**Exercise input:**
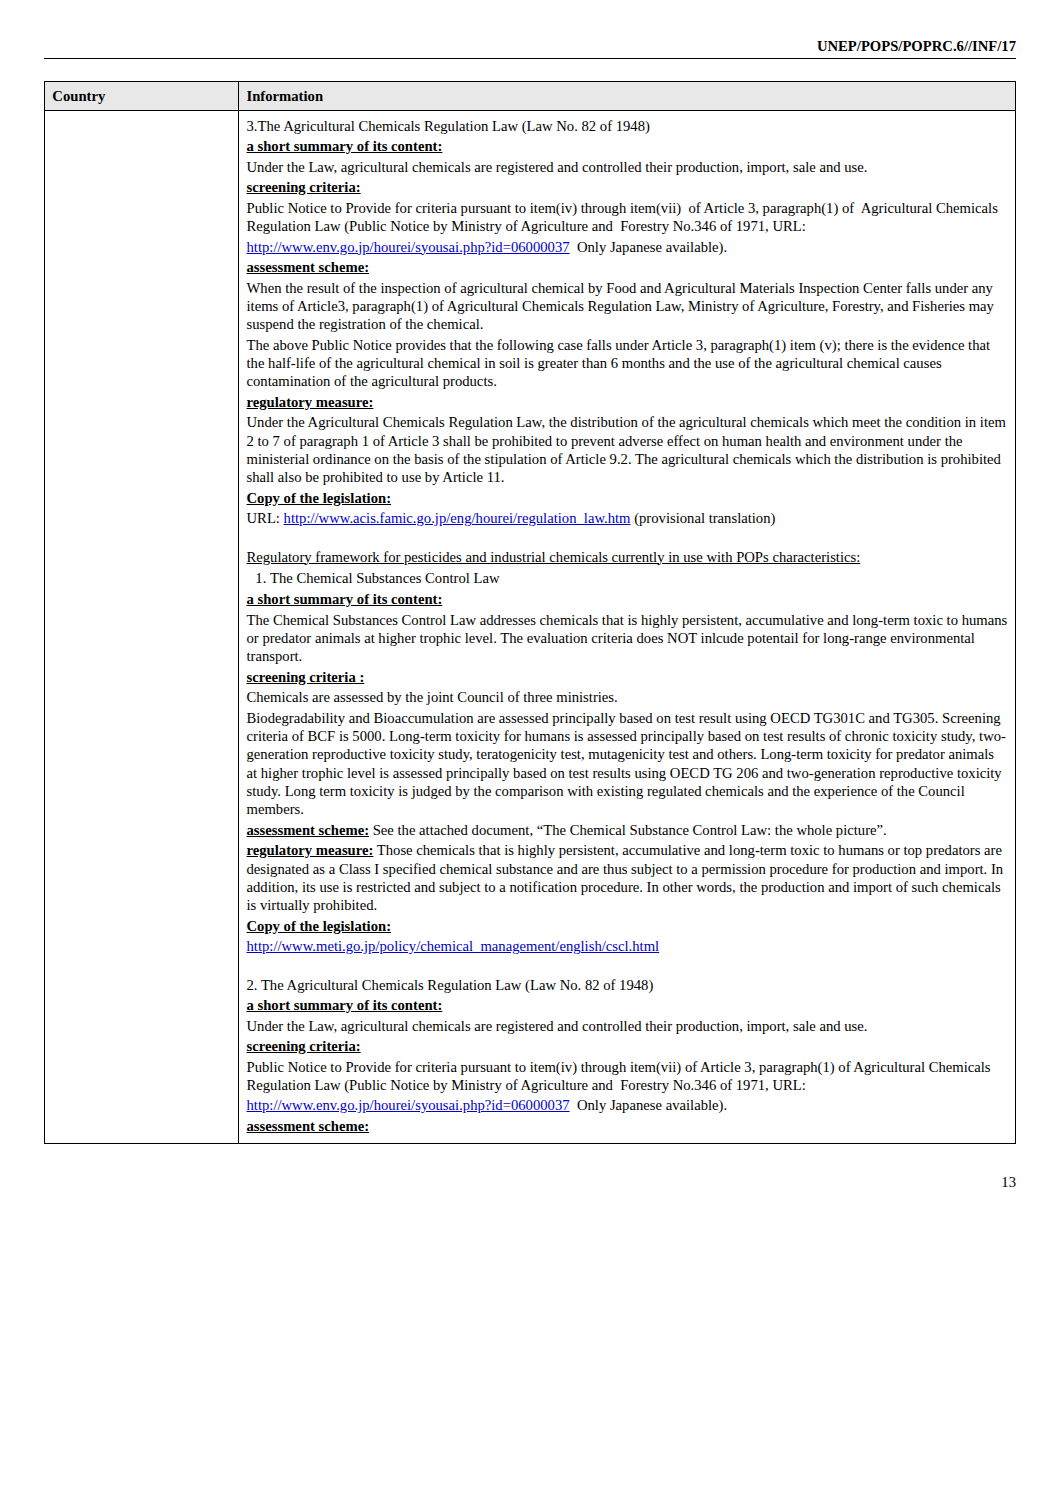UNEP/POPS/POPRC.6//INF/17
| Country | Information |
| --- | --- |
| | 3.The Agricultural Chemicals Regulation Law (Law No. 82 of 1948) a short summary of its content: Under the Law, agricultural chemicals are registered and controlled their production, import, sale and use. screening criteria: Public Notice to Provide for criteria pursuant to item(iv) through item(vii) of Article 3, paragraph(1) of Agricultural Chemicals Regulation Law (Public Notice by Ministry of Agriculture and Forestry No.346 of 1971, URL: http://www.env.go.jp/hourei/syousai.php?id=06000037 Only Japanese available). assessment scheme: When the result of the inspection of agricultural chemical by Food and Agricultural Materials Inspection Center falls under any items of Article3, paragraph(1) of Agricultural Chemicals Regulation Law, Ministry of Agriculture, Forestry, and Fisheries may suspend the registration of the chemical. The above Public Notice provides that the following case falls under Article 3, paragraph(1) item (v); there is the evidence that the half-life of the agricultural chemical in soil is greater than 6 months and the use of the agricultural chemical causes contamination of the agricultural products. regulatory measure: Under the Agricultural Chemicals Regulation Law, the distribution of the agricultural chemicals which meet the condition in item 2 to 7 of paragraph 1 of Article 3 shall be prohibited to prevent adverse effect on human health and environment under the ministerial ordinance on the basis of the stipulation of Article 9.2. The agricultural chemicals which the distribution is prohibited shall also be prohibited to use by Article 11. Copy of the legislation: URL: http://www.acis.famic.go.jp/eng/hourei/regulation_law.htm (provisional translation) Regulatory framework for pesticides and industrial chemicals currently in use with POPs characteristics: The Chemical Substances Control Law a short summary of its content: The Chemical Substances Control Law addresses chemicals that is highly persistent, accumulative and long-term toxic to humans or predator animals at higher trophic level. The evaluation criteria does NOT inlcude potentail for long-range environmental transport. screening criteria : Chemicals are assessed by the joint Council of three ministries. Biodegradability and Bioaccumulation are assessed principally based on test result using OECD TG301C and TG305. Screening criteria of BCF is 5000. Long-term toxicity for humans is assessed principally based on test results of chronic toxicity study, two-generation reproductive toxicity study, teratogenicity test, mutagenicity test and others. Long-term toxicity for predator animals at higher trophic level is assessed principally based on test results using OECD TG 206 and two-generation reproductive toxicity study. Long term toxicity is judged by the comparison with existing regulated chemicals and the experience of the Council members. assessment scheme: See the attached document, “The Chemical Substance Control Law: the whole picture”. regulatory measure: Those chemicals that is highly persistent, accumulative and long-term toxic to humans or top predators are designated as a Class I specified chemical substance and are thus subject to a permission procedure for production and import. In addition, its use is restricted and subject to a notification procedure. In other words, the production and import of such chemicals is virtually prohibited. Copy of the legislation: http://www.meti.go.jp/policy/chemical_management/english/cscl.html 2. The Agricultural Chemicals Regulation Law (Law No. 82 of 1948) a short summary of its content: Under the Law, agricultural chemicals are registered and controlled their production, import, sale and use. screening criteria: Public Notice to Provide for criteria pursuant to item(iv) through item(vii) of Article 3, paragraph(1) of Agricultural Chemicals Regulation Law (Public Notice by Ministry of Agriculture and Forestry No.346 of 1971, URL: http://www.env.go.jp/hourei/syousai.php?id=06000037 Only Japanese available). assessment scheme: |
13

**Work order:**
Produce a verbatim copy of the listing, leaving out all pictures.

**Your response:**
UNEP/POPS/POPRC.6//INF/17
| Country | Information |
| --- | --- |
| | 3.The Agricultural Chemicals Regulation Law (Law No. 82 of 1948) a short summary of its content: Under the Law, agricultural chemicals are registered and controlled their production, import, sale and use. screening criteria: Public Notice to Provide for criteria pursuant to item(iv) through item(vii) of Article 3, paragraph(1) of Agricultural Chemicals Regulation Law (Public Notice by Ministry of Agriculture and Forestry No.346 of 1971, URL: http://www.env.go.jp/hourei/syousai.php?id=06000037 Only Japanese available). assessment scheme: When the result of the inspection of agricultural chemical by Food and Agricultural Materials Inspection Center falls under any items of Article3, paragraph(1) of Agricultural Chemicals Regulation Law, Ministry of Agriculture, Forestry, and Fisheries may suspend the registration of the chemical. The above Public Notice provides that the following case falls under Article 3, paragraph(1) item (v); there is the evidence that the half-life of the agricultural chemical in soil is greater than 6 months and the use of the agricultural chemical causes contamination of the agricultural products. regulatory measure: Under the Agricultural Chemicals Regulation Law, the distribution of the agricultural chemicals which meet the condition in item 2 to 7 of paragraph 1 of Article 3 shall be prohibited to prevent adverse effect on human health and environment under the ministerial ordinance on the basis of the stipulation of Article 9.2. The agricultural chemicals which the distribution is prohibited shall also be prohibited to use by Article 11. Copy of the legislation: URL: http://www.acis.famic.go.jp/eng/hourei/regulation_law.htm (provisional translation) Regulatory framework for pesticides and industrial chemicals currently in use with POPs characteristics: The Chemical Substances Control Law a short summary of its content: The Chemical Substances Control Law addresses chemicals that is highly persistent, accumulative and long-term toxic to humans or predator animals at higher trophic level. The evaluation criteria does NOT inlcude potentail for long-range environmental transport. screening criteria : Chemicals are assessed by the joint Council of three ministries. Biodegradability and Bioaccumulation are assessed principally based on test result using OECD TG301C and TG305. Screening criteria of BCF is 5000. Long-term toxicity for humans is assessed principally based on test results of chronic toxicity study, two-generation reproductive toxicity study, teratogenicity test, mutagenicity test and others. Long-term toxicity for predator animals at higher trophic level is assessed principally based on test results using OECD TG 206 and two-generation reproductive toxicity study. Long term toxicity is judged by the comparison with existing regulated chemicals and the experience of the Council members. assessment scheme: See the attached document, “The Chemical Substance Control Law: the whole picture”. regulatory measure: Those chemicals that is highly persistent, accumulative and long-term toxic to humans or top predators are designated as a Class I specified chemical substance and are thus subject to a permission procedure for production and import. In addition, its use is restricted and subject to a notification procedure. In other words, the production and import of such chemicals is virtually prohibited. Copy of the legislation: http://www.meti.go.jp/policy/chemical_management/english/cscl.html 2. The Agricultural Chemicals Regulation Law (Law No. 82 of 1948) a short summary of its content: Under the Law, agricultural chemicals are registered and controlled their production, import, sale and use. screening criteria: Public Notice to Provide for criteria pursuant to item(iv) through item(vii) of Article 3, paragraph(1) of Agricultural Chemicals Regulation Law (Public Notice by Ministry of Agriculture and Forestry No.346 of 1971, URL: http://www.env.go.jp/hourei/syousai.php?id=06000037 Only Japanese available). assessment scheme: |
13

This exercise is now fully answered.